Артём начал наблюдать за Еленой с удвоенным вниманием, пытаясь разгадать истинные мотивы за её словами и поступками. После их разговора в кабинете отца она, казалось, стала ещё более закрытой, её обычная сдержанность приобрела оттенок ледяной отстранённости. Лишь иногда, когда речь заходила о «Северном мосте» или о конкретных аспектах работы «Анатолии», в её глазах вспыхивал прежний лихорадочный огонь, но теперь Артёму чудилось в нём что-то ещё – не только жажда знаний, но и холодный расчёт. Он ловил себя на мысли, что её горе, каким бы искренним оно ни было, могло стать для неё не только источником боли, но и мощным, всеоправдывающим стимулом, позволяющим переступать любые грани.

Подозрения Артёма получили первую, тревожную пищу несколько дней спустя. Он направлялся в свой блок после очередного изматывающего «сканирования» для Штайнера, когда, проходя мимо одного из технических узлов связи, обычно пустовавшего в это время, услышал приглушённый голос Елены. Дверь была чуть приоткрыта. Он остановился, инстинктивно прислушиваясь.

Елена говорила тихо, быстро, явно по какому-то защищённому каналу. Артём не мог разобрать всех слов, но отдельные фразы, донёсшиеся до него, заставили его кровь похолодеть:


«…главное, чтобы Протокол Омега для ‘Северного Моста’ был активирован синхронно с основным импульсом ‘Анатолии’… Крутов не должен знать о нашем резервном канале управления ‘Мостом’, это наш единственный шанс обойти его блокировки на финальном этапе… Сенсор-Прим, – её голос на мгновение стал ещё тише, почти неразборчивым, но Артём был почти уверен, что речь идёт о нём, – показывает нестабильность, но его сенсорный потенциал критически важен для точной калибровки ‘Омеги’… Да, риски высоки, но цель оправдывает эти… временные издержки. Мы должны получить полный контроль над ‘Мостом’ в точке бифуркации, иначе всё наследие отца будет использовано ими как грубое оружие…»

Что за «протокол Омега»? Какой «резервный канал»? И почему его «нестабильность» является «временной издержкой»? Артём почувствовал, как по спине пробежал неприятный холодок. Артём осторожно отступил, прежде чем Елена могла его заметить. «Протокол Омега» … «Северный Мост»… «Калибровка с помощью меня»… Эти слова впились ему в мозг, как раскалённые иглы. Это не было похоже на план отчаявшейся дочери, стремящейся лишь завершить дело отца и отомстить. Это звучало как часть хорошо продуманной, многоходовой операции, о которой ему не сказали ни слова, и где он сам играл роль не партнёра, а ключевого, но, возможно, расходного элемента. Он попытается позже найти упоминания этого "Протокола Омега" в тех бумагах отца, к которым у него был доступ, или даже осторожно расспросить Елену, хотя предчувствовал, что прямого ответа не получит.

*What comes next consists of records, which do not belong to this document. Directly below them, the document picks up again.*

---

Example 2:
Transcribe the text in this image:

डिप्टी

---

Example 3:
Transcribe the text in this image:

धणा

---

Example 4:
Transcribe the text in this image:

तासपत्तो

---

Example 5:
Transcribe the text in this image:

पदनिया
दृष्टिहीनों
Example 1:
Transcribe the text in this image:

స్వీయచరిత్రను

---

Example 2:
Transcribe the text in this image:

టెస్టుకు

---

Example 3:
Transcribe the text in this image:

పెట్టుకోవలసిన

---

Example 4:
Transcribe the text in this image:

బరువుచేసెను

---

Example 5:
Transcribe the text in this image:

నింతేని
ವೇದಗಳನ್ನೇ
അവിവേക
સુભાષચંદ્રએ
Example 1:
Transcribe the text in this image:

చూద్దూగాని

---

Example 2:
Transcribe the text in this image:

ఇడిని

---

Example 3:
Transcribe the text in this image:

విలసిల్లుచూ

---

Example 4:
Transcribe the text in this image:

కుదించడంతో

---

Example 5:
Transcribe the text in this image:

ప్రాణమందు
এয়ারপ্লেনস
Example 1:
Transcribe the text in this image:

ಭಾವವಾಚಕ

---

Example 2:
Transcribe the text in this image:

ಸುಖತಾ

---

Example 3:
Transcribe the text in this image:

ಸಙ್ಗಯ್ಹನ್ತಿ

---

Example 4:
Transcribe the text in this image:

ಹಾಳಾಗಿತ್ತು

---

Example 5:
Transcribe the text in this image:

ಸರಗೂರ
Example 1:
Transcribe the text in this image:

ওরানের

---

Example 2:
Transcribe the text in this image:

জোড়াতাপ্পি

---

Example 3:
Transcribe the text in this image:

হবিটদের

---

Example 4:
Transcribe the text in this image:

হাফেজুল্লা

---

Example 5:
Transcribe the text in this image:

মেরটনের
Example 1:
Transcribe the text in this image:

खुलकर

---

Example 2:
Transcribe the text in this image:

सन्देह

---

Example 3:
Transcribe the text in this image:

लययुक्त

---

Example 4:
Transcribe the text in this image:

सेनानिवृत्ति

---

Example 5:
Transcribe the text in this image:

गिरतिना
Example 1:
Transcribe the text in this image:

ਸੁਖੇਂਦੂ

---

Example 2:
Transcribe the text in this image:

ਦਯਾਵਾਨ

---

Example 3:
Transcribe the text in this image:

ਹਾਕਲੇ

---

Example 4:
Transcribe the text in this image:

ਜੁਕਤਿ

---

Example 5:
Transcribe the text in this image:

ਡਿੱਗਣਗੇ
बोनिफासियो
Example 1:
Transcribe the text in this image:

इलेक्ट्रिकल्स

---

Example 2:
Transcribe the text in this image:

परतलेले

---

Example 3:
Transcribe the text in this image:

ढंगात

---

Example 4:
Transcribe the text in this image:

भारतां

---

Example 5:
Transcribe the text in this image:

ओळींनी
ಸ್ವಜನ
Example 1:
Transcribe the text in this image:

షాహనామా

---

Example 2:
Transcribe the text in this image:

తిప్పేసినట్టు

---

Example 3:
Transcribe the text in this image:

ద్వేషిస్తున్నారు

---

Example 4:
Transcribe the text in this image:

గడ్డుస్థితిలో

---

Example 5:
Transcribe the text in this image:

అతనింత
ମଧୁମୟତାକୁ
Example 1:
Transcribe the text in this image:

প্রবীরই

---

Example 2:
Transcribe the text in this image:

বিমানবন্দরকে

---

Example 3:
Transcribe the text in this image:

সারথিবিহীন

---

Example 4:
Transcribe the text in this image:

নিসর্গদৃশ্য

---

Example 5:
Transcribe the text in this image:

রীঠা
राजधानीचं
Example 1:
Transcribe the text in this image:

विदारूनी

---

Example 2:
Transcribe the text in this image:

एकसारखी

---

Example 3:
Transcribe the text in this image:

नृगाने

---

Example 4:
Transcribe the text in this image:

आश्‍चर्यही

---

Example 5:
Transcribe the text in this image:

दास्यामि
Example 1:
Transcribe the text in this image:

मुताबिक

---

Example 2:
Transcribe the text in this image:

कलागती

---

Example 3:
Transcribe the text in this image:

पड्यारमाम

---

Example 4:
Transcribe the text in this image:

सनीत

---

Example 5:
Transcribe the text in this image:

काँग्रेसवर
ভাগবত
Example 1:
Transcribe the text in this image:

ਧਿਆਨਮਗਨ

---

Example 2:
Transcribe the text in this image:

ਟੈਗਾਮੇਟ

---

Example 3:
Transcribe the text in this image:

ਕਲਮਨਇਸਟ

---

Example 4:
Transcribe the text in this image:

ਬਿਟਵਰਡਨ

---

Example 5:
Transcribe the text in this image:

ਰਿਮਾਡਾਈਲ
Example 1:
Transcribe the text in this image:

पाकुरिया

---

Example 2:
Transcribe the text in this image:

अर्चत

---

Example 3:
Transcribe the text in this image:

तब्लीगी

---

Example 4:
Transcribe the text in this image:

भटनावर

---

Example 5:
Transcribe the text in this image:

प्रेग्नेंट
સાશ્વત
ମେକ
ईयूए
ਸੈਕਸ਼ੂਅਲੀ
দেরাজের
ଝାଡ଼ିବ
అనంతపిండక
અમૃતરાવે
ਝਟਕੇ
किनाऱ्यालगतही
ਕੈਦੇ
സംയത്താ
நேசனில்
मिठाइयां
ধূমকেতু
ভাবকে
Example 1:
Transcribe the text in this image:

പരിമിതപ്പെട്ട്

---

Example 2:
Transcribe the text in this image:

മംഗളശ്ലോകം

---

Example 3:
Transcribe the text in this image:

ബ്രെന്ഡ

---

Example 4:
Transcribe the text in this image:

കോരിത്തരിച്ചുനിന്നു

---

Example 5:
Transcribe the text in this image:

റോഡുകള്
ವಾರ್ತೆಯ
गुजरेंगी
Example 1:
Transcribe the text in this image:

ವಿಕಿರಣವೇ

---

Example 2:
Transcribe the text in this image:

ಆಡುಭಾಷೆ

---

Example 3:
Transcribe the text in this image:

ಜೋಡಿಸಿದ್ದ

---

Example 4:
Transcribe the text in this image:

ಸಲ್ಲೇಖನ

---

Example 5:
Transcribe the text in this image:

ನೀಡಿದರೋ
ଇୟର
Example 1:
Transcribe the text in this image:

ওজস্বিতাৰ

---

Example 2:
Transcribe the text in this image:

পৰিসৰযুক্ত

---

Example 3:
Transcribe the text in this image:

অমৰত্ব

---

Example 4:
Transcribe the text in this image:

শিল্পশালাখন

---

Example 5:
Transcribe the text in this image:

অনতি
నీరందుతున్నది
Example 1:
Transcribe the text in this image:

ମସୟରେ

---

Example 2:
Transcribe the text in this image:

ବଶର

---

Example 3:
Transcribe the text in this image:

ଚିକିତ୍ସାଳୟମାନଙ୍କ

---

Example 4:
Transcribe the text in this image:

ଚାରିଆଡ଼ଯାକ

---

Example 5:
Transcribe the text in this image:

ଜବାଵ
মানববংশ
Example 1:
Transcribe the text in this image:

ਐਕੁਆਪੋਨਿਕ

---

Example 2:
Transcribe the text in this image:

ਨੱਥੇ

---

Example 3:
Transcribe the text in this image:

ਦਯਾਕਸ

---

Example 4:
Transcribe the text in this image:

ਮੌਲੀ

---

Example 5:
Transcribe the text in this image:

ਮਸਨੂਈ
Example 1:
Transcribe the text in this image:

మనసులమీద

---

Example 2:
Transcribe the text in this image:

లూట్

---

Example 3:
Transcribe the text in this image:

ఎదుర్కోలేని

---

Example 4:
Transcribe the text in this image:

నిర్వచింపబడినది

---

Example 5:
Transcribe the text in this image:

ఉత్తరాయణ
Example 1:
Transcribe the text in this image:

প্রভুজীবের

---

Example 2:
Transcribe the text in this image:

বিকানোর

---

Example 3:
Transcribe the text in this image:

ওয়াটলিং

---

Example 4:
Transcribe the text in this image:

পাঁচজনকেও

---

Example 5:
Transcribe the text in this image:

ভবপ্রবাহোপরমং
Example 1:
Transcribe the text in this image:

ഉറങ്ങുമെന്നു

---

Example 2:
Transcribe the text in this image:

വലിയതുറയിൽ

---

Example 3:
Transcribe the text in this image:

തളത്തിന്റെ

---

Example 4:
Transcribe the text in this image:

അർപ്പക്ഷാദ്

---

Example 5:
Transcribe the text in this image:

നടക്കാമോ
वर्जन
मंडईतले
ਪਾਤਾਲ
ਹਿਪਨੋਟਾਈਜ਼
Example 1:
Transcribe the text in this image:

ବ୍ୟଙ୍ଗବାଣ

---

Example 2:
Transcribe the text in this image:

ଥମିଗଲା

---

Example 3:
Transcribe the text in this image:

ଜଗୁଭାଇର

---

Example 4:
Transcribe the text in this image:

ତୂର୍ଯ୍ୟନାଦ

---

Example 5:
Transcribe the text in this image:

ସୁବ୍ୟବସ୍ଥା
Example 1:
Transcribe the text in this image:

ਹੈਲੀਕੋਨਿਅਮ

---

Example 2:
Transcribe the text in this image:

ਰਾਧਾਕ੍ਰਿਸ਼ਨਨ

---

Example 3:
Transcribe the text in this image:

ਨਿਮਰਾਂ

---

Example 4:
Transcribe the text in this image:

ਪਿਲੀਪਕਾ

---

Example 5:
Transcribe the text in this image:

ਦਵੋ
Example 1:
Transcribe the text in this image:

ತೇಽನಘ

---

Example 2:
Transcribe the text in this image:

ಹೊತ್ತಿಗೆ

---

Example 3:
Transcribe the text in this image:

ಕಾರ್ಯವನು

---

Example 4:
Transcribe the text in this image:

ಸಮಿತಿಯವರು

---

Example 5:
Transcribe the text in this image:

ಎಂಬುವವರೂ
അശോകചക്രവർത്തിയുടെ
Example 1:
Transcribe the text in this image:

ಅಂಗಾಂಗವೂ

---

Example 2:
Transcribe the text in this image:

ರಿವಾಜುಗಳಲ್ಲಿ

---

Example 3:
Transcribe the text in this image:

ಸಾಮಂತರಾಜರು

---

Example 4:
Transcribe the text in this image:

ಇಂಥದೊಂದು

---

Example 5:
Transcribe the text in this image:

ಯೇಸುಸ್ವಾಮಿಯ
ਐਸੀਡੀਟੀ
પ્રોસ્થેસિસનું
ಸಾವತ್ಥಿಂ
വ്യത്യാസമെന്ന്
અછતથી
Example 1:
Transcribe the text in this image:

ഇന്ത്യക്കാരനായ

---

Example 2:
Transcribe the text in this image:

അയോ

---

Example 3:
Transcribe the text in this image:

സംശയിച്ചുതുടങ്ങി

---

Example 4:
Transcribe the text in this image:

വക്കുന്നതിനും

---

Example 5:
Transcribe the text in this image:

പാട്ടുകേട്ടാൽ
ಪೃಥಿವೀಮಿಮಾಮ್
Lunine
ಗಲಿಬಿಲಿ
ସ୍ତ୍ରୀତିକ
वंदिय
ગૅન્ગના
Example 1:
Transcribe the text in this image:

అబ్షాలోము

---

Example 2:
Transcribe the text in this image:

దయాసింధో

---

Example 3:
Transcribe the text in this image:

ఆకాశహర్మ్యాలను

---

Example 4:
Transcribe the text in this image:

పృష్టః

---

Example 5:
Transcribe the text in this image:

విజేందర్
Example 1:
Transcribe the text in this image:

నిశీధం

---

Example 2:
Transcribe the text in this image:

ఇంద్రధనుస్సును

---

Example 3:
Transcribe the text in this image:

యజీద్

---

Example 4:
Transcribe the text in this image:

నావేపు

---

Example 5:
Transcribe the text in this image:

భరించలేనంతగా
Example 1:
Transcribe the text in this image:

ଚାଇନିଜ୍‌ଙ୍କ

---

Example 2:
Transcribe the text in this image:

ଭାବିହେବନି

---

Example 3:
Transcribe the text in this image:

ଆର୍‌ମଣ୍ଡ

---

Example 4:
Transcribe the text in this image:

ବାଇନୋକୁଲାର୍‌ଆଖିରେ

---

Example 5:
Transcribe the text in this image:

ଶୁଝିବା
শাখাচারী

После подслушанного разговора Артём стал анализировать каждое слово, каждый жест Елены с новой, почти параноидальной тщательностью. И нестыковки не заставили себя ждать.

Когда они обсуждали возможные способы противодействия Крутову, Елена всегда говорила о необходимости «нейтрализовать» его влияние, «выиграть время», чтобы «правильно» запустить систему по разработкам её отца. Но теперь Артём замечал, что её практические действия, те эксперименты, которые она просила его помочь провести в её скрытой лаборатории, или данные, которые она запрашивала через свои каналы, были направлены не столько на понимание или безопасный запуск, сколько на получение точечного, абсолютного контроля над ключевыми узлами «Анатолии». Её интерес к его дару, к его способности «чувствовать» и «влиять» на чёрный песок, становился всё более настойчивым, почти требовательным. Она подталкивала его к экспериментам, которые казались Артёму не просто рискованными, а откровенно опасными, словно она намеренно хотела довести его способности до предела, не заботясь о последствиях для него самого.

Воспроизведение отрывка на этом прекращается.